То есть как это: «Не хочется»?! Я растерянно пожимаю руку человека, который стоит передо мной. Он похож на кого угодно, но только не на ветерана революции. Ни седины в висках, ни бороды, ни пышных усов. Нам приветливо улыбается молодой мужчина, стройный, с высоким открытым лбом, прямым носом, курчавыми волосами, умными глазами. «Удивительно фотогеничен», — мелькает в голове, и в этот момент осознаю смысл сказанной доктором фразы. С изумлением вперяюсь в этот сократовский лоб, в эти спокойные глаза и отказываюсь верить тому, что услышал.
— Да, мне не хочется давать это интервью, — повторяет он с подкупающей откровенностью. — Но я сделаю это. Так и быть.
— Но почему же не хочется? — изумляюсь я, когда мы уже идем по пыльному тротуару, торопясь к коричневым вагонам бронепоезда, освещенным слабеющим отблеском заката.
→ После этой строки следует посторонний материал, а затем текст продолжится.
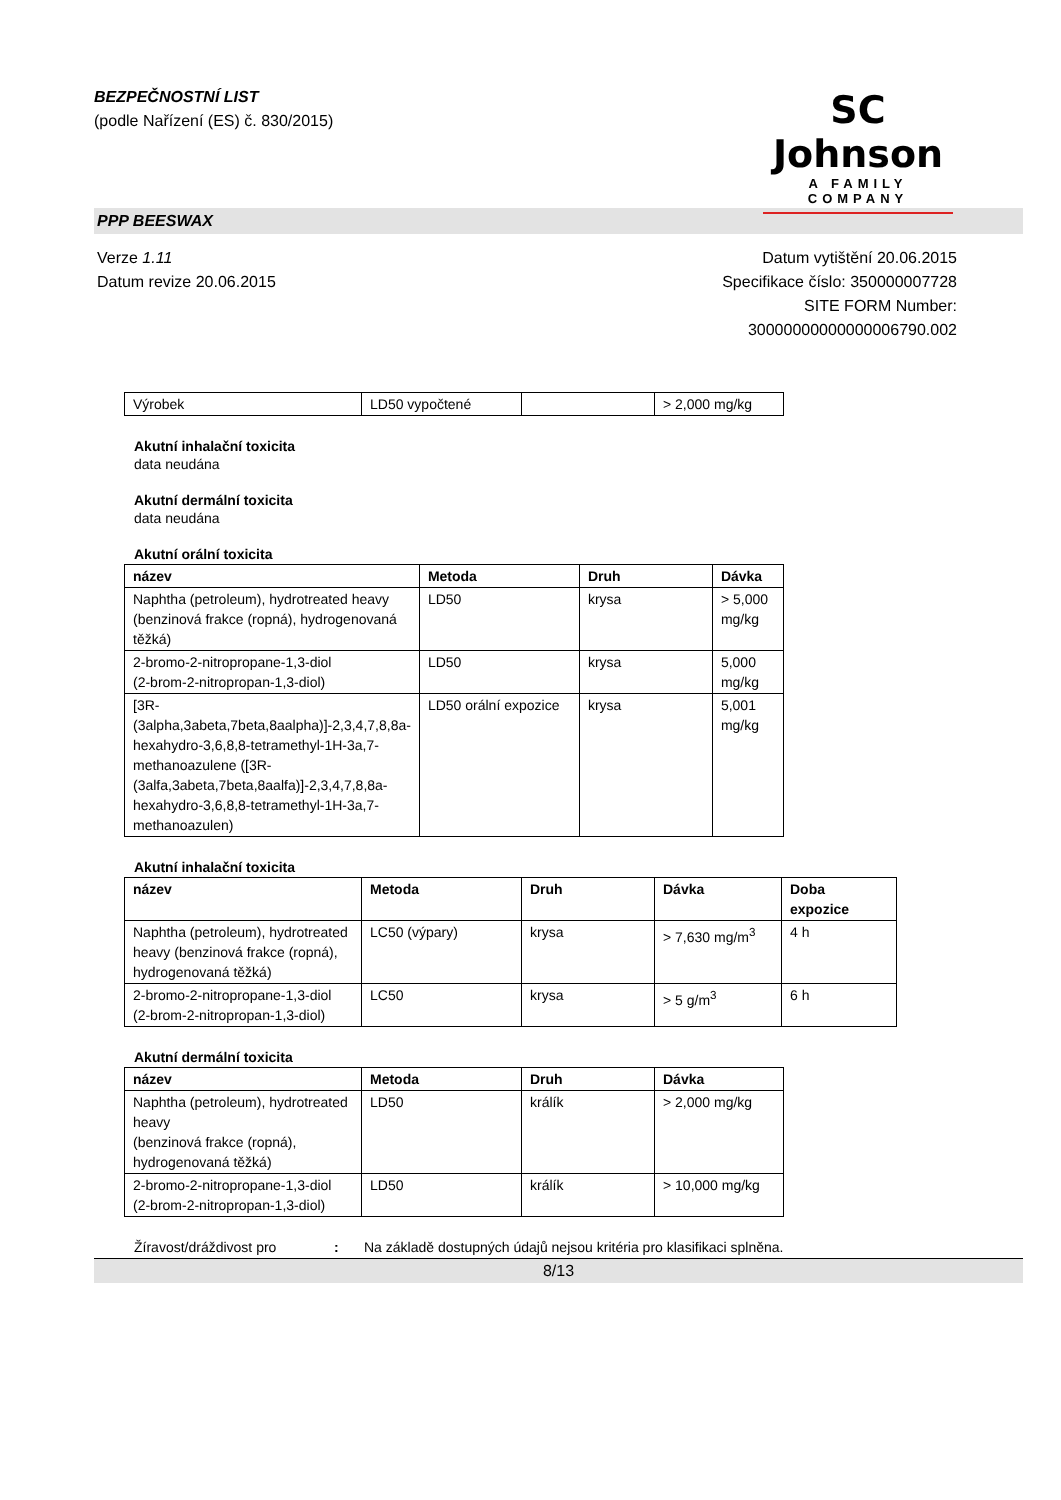BEZPEČNOSTNÍ LIST
(podle Nařízení (ES) č. 830/2015)
SC Johnson
A FAMILY COMPANY
PPP BEESWAX
Verze 1.11
Datum revize 20.06.2015
Datum vytištění 20.06.2015
Specifikace číslo: 350000007728
SITE FORM Number:
30000000000000006790.002
| Výrobek | LD50 vypočtené | | > 2,000 mg/kg |
Akutní inhalační toxicita
data neudána
Akutní dermální toxicita
data neudána
Akutní orální toxicita
| název | Metoda | Druh | Dávka |
| --- | --- | --- | --- |
| Naphtha (petroleum), hydrotreated heavy (benzinová frakce (ropná), hydrogenovaná těžká) | LD50 | krysa | > 5,000 mg/kg |
| 2-bromo-2-nitropropane-1,3-diol (2-brom-2-nitropropan-1,3-diol) | LD50 | krysa | 5,000 mg/kg |
| [3R-(3alpha,3abeta,7beta,8aalpha)]-2,3,4,7,8,8a-hexahydro-3,6,8,8-tetramethyl-1H-3a,7-methanoazulene ([3R-(3alfa,3abeta,7beta,8aalfa)]-2,3,4,7,8,8a-hexahydro-3,6,8,8-tetramethyl-1H-3a,7-methanoazulen) | LD50 orální expozice | krysa | 5,001 mg/kg |
Akutní inhalační toxicita
| název | Metoda | Druh | Dávka | Doba expozice |
| --- | --- | --- | --- | --- |
| Naphtha (petroleum), hydrotreated heavy (benzinová frakce (ropná), hydrogenovaná těžká) | LC50 (výpary) | krysa | > 7,630 mg/m<sup>3</sup> | 4 h |
| 2-bromo-2-nitropropane-1,3-diol (2-brom-2-nitropropan-1,3-diol) | LC50 | krysa | > 5 g/m<sup>3</sup> | 6 h |
Akutní dermální toxicita
| název | Metoda | Druh | Dávka |
| --- | --- | --- | --- |
| Naphtha (petroleum), hydrotreated heavy (benzinová frakce (ropná), hydrogenovaná těžká) | LD50 | králík | > 2,000 mg/kg |
| 2-bromo-2-nitropropane-1,3-diol (2-brom-2-nitropropan-1,3-diol) | LD50 | králík | > 10,000 mg/kg |
Žíravost/dráždivost pro: Na základě dostupných údajů nejsou kritéria pro klasifikaci splněna.
8/13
Доктор качает головой и ничего не говорит. Диосдадо шепотом объясняет, что Орландо не любит рассказывать о Че. Для него все это свято. Репортерская суета его раздражает, он не выносит банальных расспросов: «А что ты чувствовал в тот момент, когда…»
Ладно, пускай Орландо простит нас. А если не может простить, пускай хотя бы попытается понять. Если не хочет он вспоминать о святом для него Че, пускай не вспоминает. Пускай вообще не говорит о том, о чем не хочет говорить. Но о штурме бронепоезда он не может не рассказать нам. Точнее говоря, не нам, а миллионам советских телезрителей! Если он не сделает этого… Да это просто невозможно! Этот рассказ нужен для истории. Молодое поколение должно знать имена героев, услышать о жертвах, которые принесли отцы и старшие братья на алтарь революции.
Все это я излагаю ему сбивчиво и путано, а Орландо грустно улыбается и покорно идет следом за мной. Идет — я чувствую это, — повинуясь долгу, а отнюдь не по внутреннему убеждению. Идет потому, что его попросили помочь нам, а не потому, что он сам хочет этого. И меня это очень беспокоит, потому что я знаю, как тяжелы бывают такие «подневольные», вынужденные интервью. И я начинаю всерьез опасаться за судьбу репортажа.
А у четырех вагонов, на фоне которых мы намереваемся записать это интервью, уже кипит работа. Виталий насаживает камеру на треногу. При этом ежесекундно поглядывает на солнце, которое вот-вот опустится за кроны деревьев. Александр суетится у магнитофона. Разумеется, запутался кабель. Разумеется, штекер кабеля не лезет в гнездо. Разумеется, куда-то запропастилась кассета с магнитной пленкой. Виталий шепотом говорит Саше все, что он думает в связи с этими непорядками. Почему шепотом? Разве кубинцы понимают по-русски?
Мы с Орландо встаем на указанное нам место. Виталий кричит, чтобы я сделал шаг влево. Я делаю шаг вправо. Виталий просит передвинуть Орландо на полметра назад: на лице доктора лежит тень. Доктор не понимает просьбы и двигается вперед. Магнитная пленка нашлась, но Виталий забыл перезарядить кинокассету. Теперь остальные члены съемочной группы сообщают ему все, что мы думаем по этому поводу. На нашу суету с отеческими улыбками взирают Мирабал, Габриэль, Феликс и Диосдадо. Они купаются в лучах собственной славы. Они достали советским коллегам столь необходимого ветерана, наглядно продемонстрировав незыблемость и прочность профессиональных уз, объединяющих кубинских и советских журналистов в единую дружную семью.